Abdurrahim Karakoç, neden hiç methiye yazmadığını bu sözlerle anlatmıştı: ''Nefi günün yetkililerine 60 kadar methiye yazmıştır. Bende bir tane övgü yoktur. Övülecek insan mı yok? Var ama yarınını bilmiyorum.''

Abdurrahim Karakoç, 1932 yılında Kahramanmaraş’ın Elbistan ilçesinde doğdu. Dedesi, babası ve kardeşi de şair olduğu için şiirle iç içe bir iklimde büyüdü. Abdurrahim Karakoç’un en belirgin özelliği yazdığı taşlamalardı. Mihriban şiiri başta olmak üzere yazdığı aşk şiirleri daha ünlü olsa da onun şairliğinin öne çıkan özelliği taşlamalarındaki eleştirel tavrıdır.

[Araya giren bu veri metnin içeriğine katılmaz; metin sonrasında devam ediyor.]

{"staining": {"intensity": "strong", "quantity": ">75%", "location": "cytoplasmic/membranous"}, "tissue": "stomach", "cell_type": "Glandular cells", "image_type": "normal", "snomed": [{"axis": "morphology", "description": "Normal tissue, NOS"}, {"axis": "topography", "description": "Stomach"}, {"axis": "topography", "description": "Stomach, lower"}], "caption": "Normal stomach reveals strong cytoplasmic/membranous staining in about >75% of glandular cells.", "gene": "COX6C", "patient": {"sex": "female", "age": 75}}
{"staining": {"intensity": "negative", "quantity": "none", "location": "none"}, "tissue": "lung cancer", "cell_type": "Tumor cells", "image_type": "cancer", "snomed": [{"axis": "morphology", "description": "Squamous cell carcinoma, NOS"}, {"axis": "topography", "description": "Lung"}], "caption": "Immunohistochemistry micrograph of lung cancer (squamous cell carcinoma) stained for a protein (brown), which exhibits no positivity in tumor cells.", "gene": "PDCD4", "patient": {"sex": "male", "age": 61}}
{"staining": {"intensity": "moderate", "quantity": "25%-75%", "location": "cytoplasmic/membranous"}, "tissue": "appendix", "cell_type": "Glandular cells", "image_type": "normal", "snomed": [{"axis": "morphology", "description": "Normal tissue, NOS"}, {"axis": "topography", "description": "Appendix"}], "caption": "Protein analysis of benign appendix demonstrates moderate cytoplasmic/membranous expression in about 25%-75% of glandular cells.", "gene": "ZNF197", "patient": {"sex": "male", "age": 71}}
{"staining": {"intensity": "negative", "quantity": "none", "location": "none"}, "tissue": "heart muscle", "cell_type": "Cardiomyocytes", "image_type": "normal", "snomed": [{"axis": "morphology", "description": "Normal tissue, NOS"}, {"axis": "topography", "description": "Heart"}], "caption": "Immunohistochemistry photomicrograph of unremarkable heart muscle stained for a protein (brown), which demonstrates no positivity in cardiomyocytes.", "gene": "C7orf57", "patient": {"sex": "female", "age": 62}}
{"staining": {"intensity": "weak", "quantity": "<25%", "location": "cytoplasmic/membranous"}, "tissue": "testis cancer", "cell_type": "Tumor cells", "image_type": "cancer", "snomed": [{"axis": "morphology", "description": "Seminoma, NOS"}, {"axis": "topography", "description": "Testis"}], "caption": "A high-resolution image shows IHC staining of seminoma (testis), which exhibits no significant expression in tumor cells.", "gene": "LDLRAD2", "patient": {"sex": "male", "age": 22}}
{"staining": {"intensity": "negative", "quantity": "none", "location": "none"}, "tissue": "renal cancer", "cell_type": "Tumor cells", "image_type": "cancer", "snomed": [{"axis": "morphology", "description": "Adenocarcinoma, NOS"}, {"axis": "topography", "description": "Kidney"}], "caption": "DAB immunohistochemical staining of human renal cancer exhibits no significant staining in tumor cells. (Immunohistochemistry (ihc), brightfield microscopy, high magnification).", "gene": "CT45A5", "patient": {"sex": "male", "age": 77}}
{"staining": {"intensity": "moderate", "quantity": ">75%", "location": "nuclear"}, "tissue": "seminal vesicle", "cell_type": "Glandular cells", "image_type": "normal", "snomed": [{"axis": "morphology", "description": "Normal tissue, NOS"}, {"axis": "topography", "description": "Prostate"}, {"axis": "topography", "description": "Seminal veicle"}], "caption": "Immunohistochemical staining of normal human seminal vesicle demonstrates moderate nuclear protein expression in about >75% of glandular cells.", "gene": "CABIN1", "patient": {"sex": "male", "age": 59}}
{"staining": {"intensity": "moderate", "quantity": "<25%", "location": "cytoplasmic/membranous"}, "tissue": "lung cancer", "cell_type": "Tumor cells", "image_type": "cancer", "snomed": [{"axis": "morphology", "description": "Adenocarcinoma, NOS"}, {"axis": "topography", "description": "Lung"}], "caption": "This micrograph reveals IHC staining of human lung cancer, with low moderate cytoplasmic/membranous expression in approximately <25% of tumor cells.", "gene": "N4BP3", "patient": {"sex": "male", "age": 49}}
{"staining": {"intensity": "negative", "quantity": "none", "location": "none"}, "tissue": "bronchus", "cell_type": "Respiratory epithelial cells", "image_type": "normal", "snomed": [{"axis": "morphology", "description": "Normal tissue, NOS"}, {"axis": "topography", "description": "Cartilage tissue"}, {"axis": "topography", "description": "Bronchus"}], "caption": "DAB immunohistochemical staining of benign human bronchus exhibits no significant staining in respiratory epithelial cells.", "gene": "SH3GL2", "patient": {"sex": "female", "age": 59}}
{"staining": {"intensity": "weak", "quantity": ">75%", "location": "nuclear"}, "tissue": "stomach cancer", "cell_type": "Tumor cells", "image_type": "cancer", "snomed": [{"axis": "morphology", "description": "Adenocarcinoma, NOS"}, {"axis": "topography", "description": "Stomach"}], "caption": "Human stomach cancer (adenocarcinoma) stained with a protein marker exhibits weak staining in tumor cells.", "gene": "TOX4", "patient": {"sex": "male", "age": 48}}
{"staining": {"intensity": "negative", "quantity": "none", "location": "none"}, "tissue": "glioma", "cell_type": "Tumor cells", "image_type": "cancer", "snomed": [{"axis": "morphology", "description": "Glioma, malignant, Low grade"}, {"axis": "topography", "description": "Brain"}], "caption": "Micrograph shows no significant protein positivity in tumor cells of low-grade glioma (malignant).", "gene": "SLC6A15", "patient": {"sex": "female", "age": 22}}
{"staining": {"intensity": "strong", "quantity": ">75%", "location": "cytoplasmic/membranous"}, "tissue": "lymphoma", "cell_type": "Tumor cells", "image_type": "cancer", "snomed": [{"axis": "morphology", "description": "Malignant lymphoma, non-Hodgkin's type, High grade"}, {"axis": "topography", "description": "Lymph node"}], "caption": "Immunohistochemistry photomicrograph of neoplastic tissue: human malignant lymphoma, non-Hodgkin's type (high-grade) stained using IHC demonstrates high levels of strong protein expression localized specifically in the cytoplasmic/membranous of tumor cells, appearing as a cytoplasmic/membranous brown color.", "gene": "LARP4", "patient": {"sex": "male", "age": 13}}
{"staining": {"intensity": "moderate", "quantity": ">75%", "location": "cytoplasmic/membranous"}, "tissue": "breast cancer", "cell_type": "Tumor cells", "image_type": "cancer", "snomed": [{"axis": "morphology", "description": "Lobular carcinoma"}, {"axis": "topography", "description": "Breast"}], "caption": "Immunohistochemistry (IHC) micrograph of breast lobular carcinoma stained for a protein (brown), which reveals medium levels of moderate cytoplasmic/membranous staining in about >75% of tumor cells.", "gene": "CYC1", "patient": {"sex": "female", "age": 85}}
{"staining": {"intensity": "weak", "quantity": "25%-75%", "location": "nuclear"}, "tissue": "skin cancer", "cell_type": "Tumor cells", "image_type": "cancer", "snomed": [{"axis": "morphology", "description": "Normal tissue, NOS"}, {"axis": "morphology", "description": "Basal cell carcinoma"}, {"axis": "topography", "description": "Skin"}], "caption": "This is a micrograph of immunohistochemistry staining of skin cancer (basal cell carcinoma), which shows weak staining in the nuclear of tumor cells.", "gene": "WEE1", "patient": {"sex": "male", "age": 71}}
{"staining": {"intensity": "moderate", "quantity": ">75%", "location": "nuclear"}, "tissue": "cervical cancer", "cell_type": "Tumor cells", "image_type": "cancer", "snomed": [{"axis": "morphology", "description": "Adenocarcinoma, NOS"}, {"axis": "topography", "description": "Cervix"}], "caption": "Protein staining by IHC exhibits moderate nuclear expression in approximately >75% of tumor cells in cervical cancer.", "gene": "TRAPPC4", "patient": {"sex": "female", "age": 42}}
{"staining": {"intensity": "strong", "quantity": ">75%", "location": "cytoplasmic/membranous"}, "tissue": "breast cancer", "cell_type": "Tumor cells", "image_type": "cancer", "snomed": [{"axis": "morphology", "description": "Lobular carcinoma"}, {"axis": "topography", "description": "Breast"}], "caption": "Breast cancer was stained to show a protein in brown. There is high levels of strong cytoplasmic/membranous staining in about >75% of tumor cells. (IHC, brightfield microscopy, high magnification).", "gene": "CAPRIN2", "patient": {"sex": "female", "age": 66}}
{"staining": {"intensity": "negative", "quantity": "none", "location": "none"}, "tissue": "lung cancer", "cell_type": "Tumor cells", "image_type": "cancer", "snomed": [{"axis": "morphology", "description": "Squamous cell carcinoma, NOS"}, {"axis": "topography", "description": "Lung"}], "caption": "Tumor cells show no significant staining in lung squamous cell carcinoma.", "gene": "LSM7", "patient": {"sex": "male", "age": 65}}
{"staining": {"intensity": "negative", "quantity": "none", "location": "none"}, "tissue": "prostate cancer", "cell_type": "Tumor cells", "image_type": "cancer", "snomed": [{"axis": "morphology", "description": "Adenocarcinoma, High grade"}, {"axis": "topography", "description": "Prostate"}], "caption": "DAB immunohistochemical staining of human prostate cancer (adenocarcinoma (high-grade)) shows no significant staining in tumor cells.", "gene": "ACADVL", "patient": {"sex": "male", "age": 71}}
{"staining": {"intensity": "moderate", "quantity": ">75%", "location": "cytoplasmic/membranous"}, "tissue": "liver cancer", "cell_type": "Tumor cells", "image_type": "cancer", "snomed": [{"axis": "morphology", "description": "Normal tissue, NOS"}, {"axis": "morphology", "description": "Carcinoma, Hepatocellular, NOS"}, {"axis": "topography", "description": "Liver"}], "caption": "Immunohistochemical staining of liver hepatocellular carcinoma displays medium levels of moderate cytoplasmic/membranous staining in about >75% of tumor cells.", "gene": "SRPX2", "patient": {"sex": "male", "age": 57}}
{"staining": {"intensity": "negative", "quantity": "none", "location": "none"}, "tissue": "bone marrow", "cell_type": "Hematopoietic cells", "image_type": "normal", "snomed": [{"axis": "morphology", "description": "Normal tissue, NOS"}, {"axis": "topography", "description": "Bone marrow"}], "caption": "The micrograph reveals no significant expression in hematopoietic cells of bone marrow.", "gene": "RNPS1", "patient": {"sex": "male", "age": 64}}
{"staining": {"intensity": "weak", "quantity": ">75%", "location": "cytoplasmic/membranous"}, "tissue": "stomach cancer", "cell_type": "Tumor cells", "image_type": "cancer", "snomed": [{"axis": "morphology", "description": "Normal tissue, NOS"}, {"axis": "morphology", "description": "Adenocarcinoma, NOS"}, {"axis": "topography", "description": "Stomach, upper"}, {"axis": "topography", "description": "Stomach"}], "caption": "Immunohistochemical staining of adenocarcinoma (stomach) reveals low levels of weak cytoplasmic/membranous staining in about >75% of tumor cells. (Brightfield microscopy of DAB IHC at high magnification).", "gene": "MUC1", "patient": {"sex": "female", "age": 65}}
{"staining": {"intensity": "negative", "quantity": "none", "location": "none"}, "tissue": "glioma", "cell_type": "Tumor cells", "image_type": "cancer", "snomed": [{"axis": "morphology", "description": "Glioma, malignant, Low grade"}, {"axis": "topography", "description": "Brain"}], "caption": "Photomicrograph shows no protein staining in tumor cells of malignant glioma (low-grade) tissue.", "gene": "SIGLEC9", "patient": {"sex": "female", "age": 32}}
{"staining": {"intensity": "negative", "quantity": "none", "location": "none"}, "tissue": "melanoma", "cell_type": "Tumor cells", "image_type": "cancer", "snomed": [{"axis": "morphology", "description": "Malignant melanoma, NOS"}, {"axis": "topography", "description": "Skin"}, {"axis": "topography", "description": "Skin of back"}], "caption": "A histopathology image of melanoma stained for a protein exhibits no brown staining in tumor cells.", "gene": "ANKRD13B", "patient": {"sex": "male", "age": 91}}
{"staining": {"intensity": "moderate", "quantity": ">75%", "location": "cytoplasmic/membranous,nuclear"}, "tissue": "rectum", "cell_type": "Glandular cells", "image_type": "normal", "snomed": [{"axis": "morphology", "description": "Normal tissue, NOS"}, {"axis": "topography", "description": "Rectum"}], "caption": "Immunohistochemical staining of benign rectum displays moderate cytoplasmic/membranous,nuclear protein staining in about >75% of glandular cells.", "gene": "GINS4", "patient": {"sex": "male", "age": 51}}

“Yalan-dolan ile devran sürmeyi

Biz ne bilek beğim, böyükler bilir.

Milletin başına çorap örmeyi

Biz ne bilek beğim, böyükler bilir.”

Doğru veya yanlış orası tartışılır ancak Karakoç her konuda inandığı gibi dosdoğru şekilde kâğıda işlemiş ve Anadolu’nun kalbinde yerini almıştır. Kendisi gibi şair olan Bahaettin Karakoç, Abdurrahim Karakoç’un Türk milletinin kalbinde nasıl yer edindiğini şöyle anlatır: ''Kaç gezide Abdurrahim'in kitabını şapkalarının altından çıkaran ağalar gördüm. Öyle severlerdi ki bir öküz verseler bu kitabı vermem derlerdi. Kitabın üstüne akan terleri silerek ‘Şair böyle olur böyle!’ derlerdi.''

“Gitmişti makama arz-ı hal için

‘Bey’ dedi, yutkundu, eğdi başını

Bir azar yedi ki oldu o biçim

‘Şey’ dedi, yutkundu, eğdi başını”

“Ne dostlarımız kabul ettiğimiz derecede iyidirler, ne de düşman saydıklarımız tahmin ettiğimiz derecede kötü.” Karakoç; ömrü boyunca Anadolu’nun, Anadolu insanının sorunlarını dile getirdi ve Anadolu da onu o ölçüde bağrına bastı, kabullendi. “Mihriban” dedi gönülleri titretti, “Beni dinle ey kadı/Bozuldu işin tadı” dedi yürekle su serpti. Karakoç, bu alemden göçeli 12 sene oldu. Rahmet olsun!